12th Secretary of the United States Senate
- In office March 13, 1913 – May 19, 1919
- Preceded by: Charles G. Bennett
- Succeeded by: George A. Sanderson

Personal details
- Born: August 18, 1861 South Carolina, United States
- Died: November 21, 1940 (aged 79)
- Political party: Democratic

= James Marion Baker =

American political figure

James Marion Baker (August 18, 1861 – November 21, 1940) was an American political figure, who held the position of Secretary of the United States Senate from 1913 to 1919.

== Life and career ==

Baker was born in South Carolina, and came to serve as the assistant librarian of the United States Senate. In 1913, Baker was elected by the new, Democratic senate, as the eleventh secretary of the Senate after serving twenty years as assistant librarian.
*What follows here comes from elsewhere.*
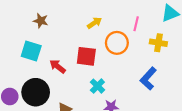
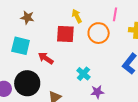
yellow arrow: (94, 23) -> (77, 16), turned -80
red square: (86, 56) -> (65, 34), moved

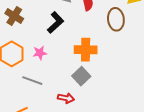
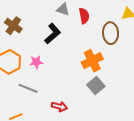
orange cross: (86, 50) -> (92, 61), moved, turned -30
gray square: (81, 76) -> (96, 86), moved

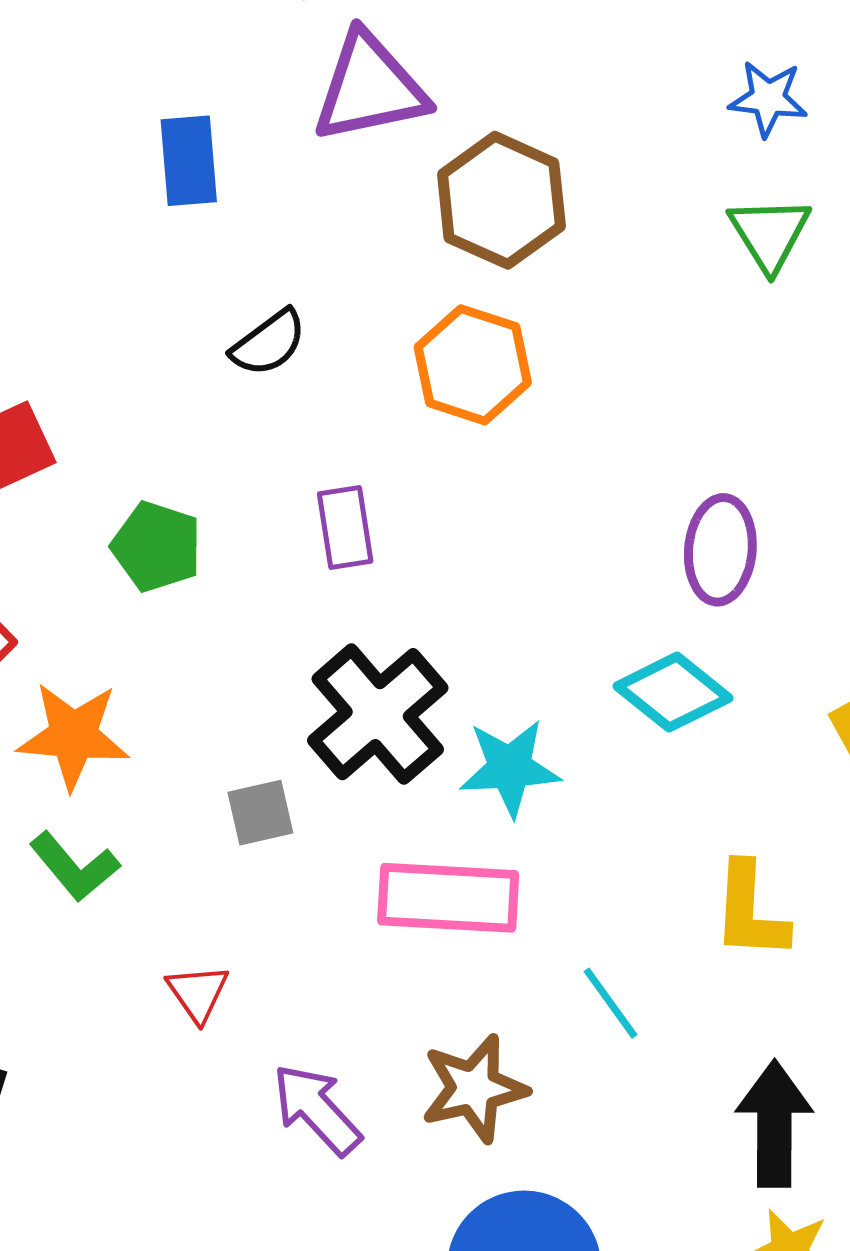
At the retaking of the Senate by the Republican Party in 1919, Baker was replaced by George A. Sanderson, and President Woodrow Wilson appointed Baker deputy commissioner of internal revenue.

Baker left the government when Woodrow Wilson left the White House, and established a law firm.

In 1931, Baker retired to assist with Franklin D. Roosevelt's presidential campaign. Baker later became a minister to Thailand in the Roosevelt administration, until retiring due to poor health in 1937.